As early as 1860 the Elk Garden post office was
at Hendrick’s Mill, and remained there through the mid
Twentieth Century.
The Stuarts donated land for a school just below
the mill dam.
After their parent’s deaths, Aaron L. Hendricks,
and his brother Andy F. invested heavily in a turnpike,
the Russell County to Washington County Turnpike,
connecting Saltville to the Fincastle to Cumberland Gap
Turnpike at Smithfield.
This undertaking was to connect the salt works to
the outside world, but the railroad connecting Roanoke
to Bristol was built just to the south of Saltville
about 1850.
Virginia’s Turnpike system turned into the biggest
bankruptcy the Commonwealth ever experienced.
The Civil War finished off most of the moneyed
people in the South.
Aaron Lilburne and Andy F. sold the mill and
property to William Alexander Stuart in 1868, who
somehow had greatly increased his wealth through the
war.
The world stage was not through with the
Hendricks yet.
A descendant living in Indiana, Thomas A.
Hendricks, became a US Senator, Governor of Indiana, and
Vice President to Grover Cleveland.
_________________
Footnote – Many of the current inhabitants of Elk Garden
believe that either William Alexander Stuart or Thaddeus
Thomas built the Thomas Price Mansion.
There is another tradition that one of the Thomas
Prices built it.
There is no documentary proof of when it was
built.
Thaddeus Thomas was born 1832 in Tennessee, and attended
the Martha Washington Academy in Abingdon, which was a
Methodist School.
He and his wife lived in Elk Garden from 1857 –
1873 (the 1870 census has them in Lebanon).
At this point they moved to Nashville for
Thaddeus to become co-publisher and business manage of
“The Holston Methodist”.
This might be a clue as to why that publication
carried so much of the history of the Elk Garden
Methodist Church, which was founded by Richard Price,
Sr. The
architectural style, as well as the nature of the
materials used inside, support the tradition of its
being constructed well before the War of 1812, thus by
one of the Thomas Prices.
Thaddeus Thomas, Richard Price, Sr.’s
grandson-in-law, was married to Sarah, daughter of John
Wesley Price, son of Richard Price, Sr.
Richard’s will gave that portion of his estate
that lay to the east of State 80 to his son, John Wesley
Price. John
Wesley’s daughter, Sarah, and her husband Thaddeus
Thomas, inherited that portion of the land lying across
State 80 from the Thomas Price Mansion.
Thaddeus and Sarah were not of the lineage of
Thomas Price, neither did they ever own any of his land,
which lay on the west side of the highway.
Thomas Price’s land passed through his
grandchildren, and was bought by Aaron Hendricks, who
sold it to William Alexander Stuart.
Therefore, it is impossible that Thaddeus Thomas
built the mansion of the property of Thomas Price.

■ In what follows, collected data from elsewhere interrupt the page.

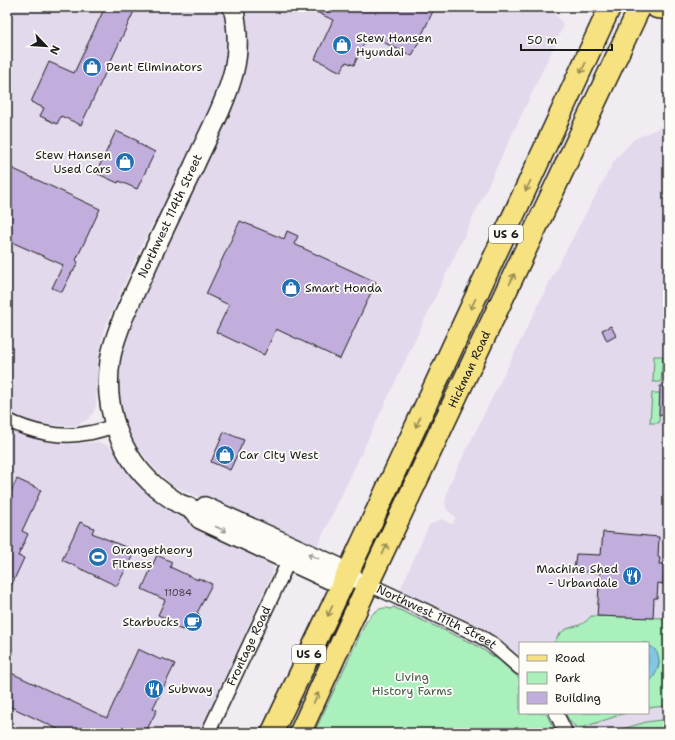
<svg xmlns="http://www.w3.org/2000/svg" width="675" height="740" font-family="'Shantell Sans',sans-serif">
  <rect width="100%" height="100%" fill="#f1ecf2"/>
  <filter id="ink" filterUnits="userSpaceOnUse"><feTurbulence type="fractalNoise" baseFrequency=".025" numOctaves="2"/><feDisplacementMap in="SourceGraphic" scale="8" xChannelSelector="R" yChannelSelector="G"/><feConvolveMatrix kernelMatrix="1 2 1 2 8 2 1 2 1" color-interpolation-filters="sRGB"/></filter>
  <g filter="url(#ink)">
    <!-- built -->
    <path fill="#e3d9ec" d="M7 7H224L228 34V47L225 70 217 94 166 205 153 223 142 245 104 329 97 365 96 405 93 413 87 420 74 426 51 425 40 423 28 420 7 411Z
      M242 7H549L564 25 318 545 306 543 267 530 172 485 152 466 134 443 128 430 122 412 118 394 117 379 118 363 123 339 233 101Z
      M668 124V719L646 722 609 733H541L530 713H648V643H520V700L388 617 429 525 441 519 452 524 454 523 455 516 447 510 445 502 449 485 556 269 614 161 634 139Z
      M7 429 40 440 67 444 98 442 109 446 116 454 131 476 143 490 166 509 263 556 271 563 273 568 272 574 199 733H7Z"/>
    <!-- green -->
    <path fill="#a9f0bc" stroke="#62866c" d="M654 356H663L661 382H653Z
      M652 393H660L659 423H650Z
      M393 607 474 644 499 660 520 679V713H546L556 733H314L366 622C372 613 381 605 391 609Z
      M591 616 664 618C670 649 668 675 665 706L648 708C648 703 646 687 648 683 654 672 664 668 656 654 654 650 653 647 648 645V643H554C565 620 578 633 591 616Z
      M565 713H626L581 728C572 727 569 720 565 713Z
      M668 719V733H609L646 722Z"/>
    <!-- water -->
    <path fill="#81c6e2" stroke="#598293" d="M648 645C665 652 660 673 648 683Z"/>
    <!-- building -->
    <path fill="#c1aedd" stroke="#1c1c1c" d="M105 7H136L81 125 61 116 57 124 40 116 44 108 31 102 49 62 74 73Z
      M306 7H424L433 11 412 56 368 35 354 65 346 62 341 72 315 59 333 20Z
      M116 131 138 141 137 143 155 152 137 189 119 181 118 183 96 173Z
      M7 166 100 209 76 260 78 262 73 272H72L62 292 52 288 63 265 7 240Z
      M240 221 284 239 287 231 298 236 294 244 376 282 340 359 276 329 264 355 216 332 229 305 206 294Z
      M611 326 616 336 607 341 602 330Z
      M660 386H668V416L659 415Z
      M224 432 244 440 230 470 211 462Z
      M17 479 41 490 22 531 28 534 18 556 24 558 7 595V500Z
      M80 522 94 528 92 533 135 551 117 586 62 560Z
      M603 532 659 537 658 557 660 558 659 564H664L663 584 658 583 657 598H654L653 618 597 616 600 573 574 571 575 562 576 554 601 555Z
      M157 555 172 562 170 567 198 580V578L212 584 197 613 199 614 191 631 183 628 182 630 173 626 174 622 158 615 165 600 142 589Z
      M138 649 161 660 162 658 175 664 153 708 157 710 145 733H66L7 705V671L107 718Z"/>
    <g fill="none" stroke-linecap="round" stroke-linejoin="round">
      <!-- street casing -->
      <g stroke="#1c1c1c" stroke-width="16">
        <g id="street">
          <path d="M7 420C31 432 62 439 88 433 97 432 106 428 115 426"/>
          <path id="s1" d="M368 584 478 635 491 643 520 668"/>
          <path d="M556 713 566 733"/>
          <path id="s2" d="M208 733 289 560"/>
        </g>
      </g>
      <!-- secondary casing -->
      <g stroke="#1c1c1c" stroke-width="22">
        <path id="secondary" d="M233 7C238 28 239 49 234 70 226 103 208 135 194 166 170 216 146 267 123 318 118 332 112 346 110 361 103 408 120 456 156 487 163 493 170 498 178 503 183 506 190 507 195 511 197 513 198 516 200 519L329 579 347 575
          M204 508 205 507 335 566 347 575 354 578"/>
      </g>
      <!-- primary casing -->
      <g stroke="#1c1c1c" stroke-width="24">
        <g id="primary">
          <path d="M272 733 347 575 610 7"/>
          <path id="s3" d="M300 733 368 584 640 7"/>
        </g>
      </g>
      <!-- highway casing -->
      <g stroke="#1c1c1c" stroke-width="25">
        <path id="highway" d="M657 7 668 8"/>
      </g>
      <!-- street -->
      <use href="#street" stroke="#fdfcf7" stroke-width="13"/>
      <!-- secondary -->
      <use href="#secondary" stroke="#fdfcf7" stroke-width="19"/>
      <!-- primary -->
      <use href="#primary" stroke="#f7e281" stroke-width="21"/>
      <!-- highway -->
      <use href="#highway" stroke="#f7e281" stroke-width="22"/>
    </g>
    <!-- one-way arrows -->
    <defs><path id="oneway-shaft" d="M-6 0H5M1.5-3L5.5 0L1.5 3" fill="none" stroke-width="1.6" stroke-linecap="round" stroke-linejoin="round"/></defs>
    <g stroke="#948954">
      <use href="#oneway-shaft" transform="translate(583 68) rotate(115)"/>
      <use href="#oneway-shaft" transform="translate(528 186) rotate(115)"/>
      <use href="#oneway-shaft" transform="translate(512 279) rotate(-65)"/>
      <use href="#oneway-shaft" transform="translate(473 304) rotate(115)"/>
      <use href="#oneway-shaft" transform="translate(418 422) rotate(115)"/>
      <use href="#oneway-shaft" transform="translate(385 549) rotate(-65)"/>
      <use href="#oneway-shaft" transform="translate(330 611) rotate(115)"/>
      <use href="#oneway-shaft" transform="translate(316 698) rotate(-65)"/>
    </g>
    <g stroke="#989794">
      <use href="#oneway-shaft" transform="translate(221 529) rotate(25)"/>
      <use href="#oneway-shaft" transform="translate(313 556) rotate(-156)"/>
    </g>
  </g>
  <!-- icons -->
  <defs>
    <g id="shop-disc" transform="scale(1)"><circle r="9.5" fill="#1f6fb2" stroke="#fdfcf7"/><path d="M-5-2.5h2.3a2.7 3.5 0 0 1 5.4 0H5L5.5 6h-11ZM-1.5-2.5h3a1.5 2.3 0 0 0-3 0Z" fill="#fff"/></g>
    <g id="stadium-disc" transform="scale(1)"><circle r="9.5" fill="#1f6fb2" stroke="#fdfcf7"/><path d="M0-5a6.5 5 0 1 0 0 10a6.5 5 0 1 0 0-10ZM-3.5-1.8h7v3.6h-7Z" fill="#fff"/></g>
    <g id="restaurant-disc" transform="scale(1)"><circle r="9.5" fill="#1f6fb2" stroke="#fdfcf7"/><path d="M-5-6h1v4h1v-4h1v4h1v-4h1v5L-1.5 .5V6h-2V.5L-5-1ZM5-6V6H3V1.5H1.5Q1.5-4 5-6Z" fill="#fff"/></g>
    <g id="cafe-disc" transform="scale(1)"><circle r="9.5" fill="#1f6fb2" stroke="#fdfcf7"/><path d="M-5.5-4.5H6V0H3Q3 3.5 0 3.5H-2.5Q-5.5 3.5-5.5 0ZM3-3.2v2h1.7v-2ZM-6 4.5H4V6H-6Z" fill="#fff"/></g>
  </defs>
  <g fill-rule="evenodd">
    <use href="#shop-disc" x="342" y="45"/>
    <use href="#shop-disc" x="92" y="67"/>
    <use href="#shop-disc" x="125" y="162"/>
    <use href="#shop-disc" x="291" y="288"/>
    <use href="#shop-disc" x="225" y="455"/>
    <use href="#stadium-disc" x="98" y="557"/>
    <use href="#restaurant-disc" x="632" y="576"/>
    <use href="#cafe-disc" x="193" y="622"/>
    <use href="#restaurant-disc" x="154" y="689"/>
  </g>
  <g text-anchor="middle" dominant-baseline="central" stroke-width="3.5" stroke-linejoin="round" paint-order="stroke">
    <!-- number labels -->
    <g font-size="10" fill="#45404c">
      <text x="178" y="592">11084</text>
    </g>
    <!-- shield labels -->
    <g fill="#fdfcf7" stroke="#605f5e" stroke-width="1">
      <rect x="489" y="225" width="34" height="18" rx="3"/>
      <rect x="292" y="645" width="34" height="18" rx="3"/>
    </g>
    <g font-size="11" font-weight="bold" fill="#1c1c1c">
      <text x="506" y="234">US 6</text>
      <text x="309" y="654">US 6</text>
    </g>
    <!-- poi labels -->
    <g font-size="12" fill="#1c1c1c" stroke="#fdfcf7" text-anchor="start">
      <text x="356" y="38">Stew Hansen<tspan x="356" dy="14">Hyundai</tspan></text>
      <text x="106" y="67">Dent Eliminators</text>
      <text x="111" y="155" text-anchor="end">Stew Hansen<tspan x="111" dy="14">Used Cars</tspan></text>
      <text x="305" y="288">Smart Honda</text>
      <text x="239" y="455">Car City West</text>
      <text x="112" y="550">Orangetheory<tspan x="112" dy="14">Fitness</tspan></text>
      <text x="618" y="569" text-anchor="end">Machine Shed<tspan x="618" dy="14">- Urbandale</tspan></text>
      <text x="179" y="622" text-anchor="end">Starbucks</text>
      <text x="168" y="689">Subway</text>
    </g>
    <!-- street labels -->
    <g font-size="12" fill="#1c1c1c" stroke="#fdfcf7">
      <text transform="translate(170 216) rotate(-65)">Northwest 114th Street</text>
      <text stroke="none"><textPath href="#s3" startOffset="401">Hickman Road</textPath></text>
      <text stroke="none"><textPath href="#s1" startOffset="76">Northwest 111th Street</textPath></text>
      <text stroke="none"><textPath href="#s2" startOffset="96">Frontage Road</textPath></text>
    </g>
    <!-- park labels -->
    <g font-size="12" fill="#465c4c" stroke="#fdfcf7">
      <text x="412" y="677">Living<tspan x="412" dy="14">History Farms</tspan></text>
    </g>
  </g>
  <!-- margin -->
  <rect width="675" height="740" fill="none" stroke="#fdfcf7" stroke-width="24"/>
  <rect x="12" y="12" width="651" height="716" fill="none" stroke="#1c1c1c" stroke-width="1.5" filter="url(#ink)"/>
  <!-- legend -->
  <rect x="519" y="642" width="130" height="72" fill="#fdfcf7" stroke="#a3a29f"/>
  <rect x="527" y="655" width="20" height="6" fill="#f7e281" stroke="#a3a29f"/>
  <text x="555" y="662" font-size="12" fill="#1c1c1c">Road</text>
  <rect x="527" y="672" width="20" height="12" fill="#a9f0bc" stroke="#a3a29f"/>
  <text x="555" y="682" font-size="12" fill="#1c1c1c">Park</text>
  <rect x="527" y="692" width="20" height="12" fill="#c1aedd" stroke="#a3a29f"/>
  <text x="555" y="702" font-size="12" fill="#1c1c1c">Building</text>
  <!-- north arrow -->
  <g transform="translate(46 46) rotate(115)" stroke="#fdfcf7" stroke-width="3" paint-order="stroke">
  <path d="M0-3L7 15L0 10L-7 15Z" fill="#1c1c1c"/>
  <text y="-6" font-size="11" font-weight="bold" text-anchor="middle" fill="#1c1c1c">N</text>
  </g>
  <!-- scale -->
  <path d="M521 44v6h91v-6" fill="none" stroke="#1c1c1c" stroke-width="2"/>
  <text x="527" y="44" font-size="12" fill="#1c1c1c" stroke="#fdfcf7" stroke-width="3" paint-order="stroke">50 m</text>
</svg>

One can see how after a century and a quarter
people could confuse Thomas Price with Thaddeus Thomas.
As for William Alexander Stuart having built it,
it is a fact that he lived there for a while as his
family matured.
However, after he moved out, the house was
abandoned, and cows came and went through the fallen
doors, and used the mansion as a toilet.
Henry Carter Stuart moved to the Hendricks
Mansion while he built West Rosedale.
This would seem to suggest that the Thomas Price
house was old and run down at the end of Stuart’s
occupancy.
As for Thaddeus Thomas, he and Sarah in the 1860 census
lived in the same house as “Mary Price Robinson Moore”,
the daughter of “Richard Price”.
This Richard is assumed to be Richard Price, Sr.,
but could have been either of the Richards who were the
son and the grandson of Richard, Sr.